Congressman Doc Hastings listens as Côte Bonneville winery owner Hugh Shiels provides a tour of the Sunnyside-area winery.
Visits to the Côte Bonneville Winery near Sunnyside are by appointment only.
Last Friday owners Hugh and Kathy Shiels had a special guest as Congressman Doc Hastings stopped by.
The Pasco Republican has a connection with the couple beyond Friday's visit. In 2001, Hastings appointed their son Richard to the U.S. Naval Academy.
Hastings made a brief stop for a tour of the winery on his way to Yakima for a private meeting there.
"This has been a very successful winery," he said, praising Côte Bonneville for the national and international accolades bestowed on it.
Côte Bonneville produces approximately 2,000 cases of wine each year, Mr. Shiels noted.
The couple's DuBrul Vineyard - the state's vineyard of the year twice in the last six years - is situated on a steep, rocky slope on top of the Roza.
The winery exports to markets as far away as Denmark and Hong Kong.

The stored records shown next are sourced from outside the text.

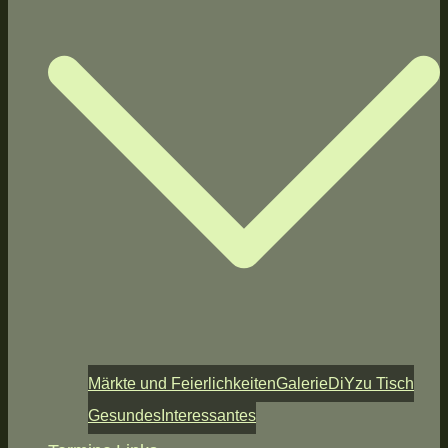
Märkte und Feierlichkeiten
Galerie
DiY
zu Tisch
Gesundes
Interessantes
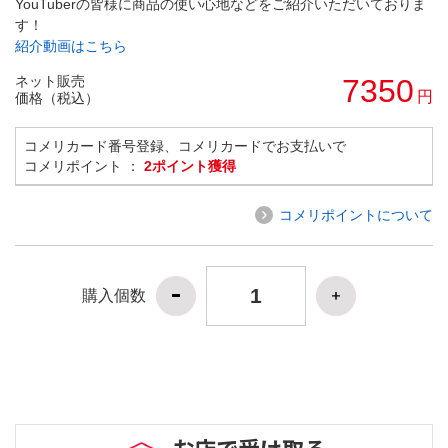
YouTuberの皆様に商品の使い心地などをご紹介いただいておりま
す！
紹介動画はこちら
ネット販売
7350
円
価格（税込）
コメリカード番号登録、コメリカードでお支払いで
コメリポイント ：
2ポイント獲得
コメリポイントについて
購入個数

Hastings said Washington and Yakima Valley wines are popular in Washington D.C. He noted on a routine trip with his wife to a local market there he saw the store's featured wine for that week was from a Prosser winery.
Hastings said one of the attributes that sets Washington's winemakers apart from those in California is a trend to more of a team effort.
"It's a competitive environment in California," Hastings said.
By contrast, he noted, Washington wineries have been known to sell grapes to other wineries in this state facing a harvest shortage, ensuring the other wineries are able to produce that year.
Noting plans underway for the Clore Center in nearby Prosser and WSU's involvement there, the Shiels feel Yakima Valley's wine presence and cooperative spirit is set for decades to come.
"Part of the salvation of the Valley is the wine industry and tourism," Mrs. Shiels noted.